Table 1. Stimuli for Speaker 2. Stimuli representing four sentences (left column) and the corresponding vowel sequence occurring in each sentence(right column). Note that the alternation of low vowels (e.g., [a, æ]) with high vowels (e.g., [i, ɪ]) creates sweeping tongue body movements from lowered and retracted postures (low vowels) to raised and bunched postures (high vowels).

Figure 2 (Animated GIF). Comparison of image quality for different choices of regularization parameters using experiment 1. (a) The original sampling method and (b) the proposed method. From top to bottom, spatial TV term λ1 ranges from 0, 0.001 to 0.1. From left to right, temporal FD term λ2 ranges from 0.0001, 0.01 to 1. For each combination of λ1 and λ2 , a mid-sagittal view (left) and intensity-time plot (right) is shown.

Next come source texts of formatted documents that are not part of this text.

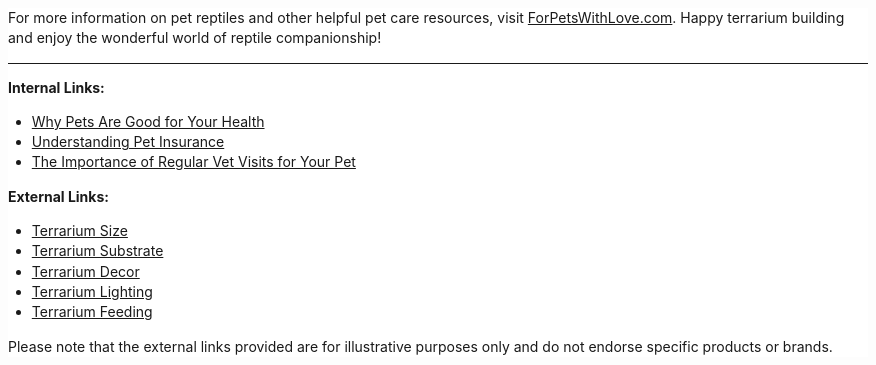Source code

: For more information on pet reptiles and other helpful pet care resources, visit [ForPetsWithLove.com](https://forpetswithlove.com/). Happy terrarium building and enjoy the wonderful world of reptile companionship!

---

**Internal Links:**
- [Why Pets Are Good for Your Health](https://forpetswithlove.com/why-pets-are-good-for-your-health/)
- [Understanding Pet Insurance](https://forpetswithlove.com/understanding-pet-insurance/)
- [The Importance of Regular Vet Visits for Your Pet](https://forpetswithlove.com/the-importance-of-regular-vet-visits-for-your-pet/)

**External Links:**
- [Terrarium Size](https://www.amazon.com/s?k=Terrarium+Size&crid=1M3EX6VUI6QXQ&sprefix=terrarium+size%2Caps%2C236&linkCode=ll2&tag=forpetswith0d-20&linkId=e168058c43c9009c043cfd924b9bc434&language=en_US&ref_=as_li_ss_tl)
- [Terrarium Substrate](https://www.amazon.com/s?k=Terrarium+Substrate&crid=T5FOCSNRN2AU&sprefix=terrarium+substrate%2Caps%2C315&linkCode=ll2&tag=forpetswith0d-20&linkId=da3b93d77dafb33374ea6d84861a8a80&language=en_US&ref_=as_li_ss_tl)
- [Terrarium Decor](https://www.amazon.com/s?k=Terrarium+Decor&crid=2P4YW4FXIUGEV&sprefix=terrarium+decor%2Caps%2C280&linkCode=ll2&tag=forpetswith0d-20&linkId=4880fc79105c9b759b7fbd0abc1e9f93&language=en_US&ref_=as_li_ss_tl)
- [Terrarium Lighting](https://www.amazon.com/s?k=Terrarium+Lighting&crid=2ALHYKVILOBIU&sprefix=terrarium+lighting%2Caps%2C348&linkCode=ll2&tag=forpetswith0d-20&linkId=b34998e9109b2e3b87817c039107ae89&language=en_US&ref_=as_li_ss_tl)
- [Terrarium Feeding](https://www.amazon.com/s?k=Terrarium+Feeding&crid=1HMLU2OCHJJI4&sprefix=terrarium+feeding%2Caps%2C349&linkCode=ll2&tag=forpetswith0d-20&linkId=a8b4fa0ef6d69f4c19eb58eda434400b&language=en_US&ref_=as_li_ss_tl)

Please note that the external links provided are for illustrative purposes only and do not endorse specific products or brands.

Figure 3 (Animated GIF). Retrospective selection of temporal resolution. (Left) sagittal view. (Right) intensity vs. time plot. The new sampling scheme provides flexibility in retrospective selection of temporal resolution. To demonstrate this, we reconstructed stimuli videos in fast rate with (a) 61 ms / frame and (b) 15 ms / frame temporal resolutions using λ1 = 0.008, λ2 = 0.03.

Figure 4 Stimuli results. A. 3D original, B. 3D proposed and C. 2D multi-slice method. Top row for A-C: a. sagittal reference and b. time intensity plots during two repeated trials at normal and speeded rates. Gray arrows 1-6 indicate specific frames below. Second row for A-C: Six representative frames in c. sagittal and d. axial views that capture /a/, /æ/, /i/ vowels. Fast lip opening and closing in a speeded rate (blue dotted box) can be better captured using proposed method. Images are significantly blurred for tongue body movements in the original method (pink, yellow and green arrows).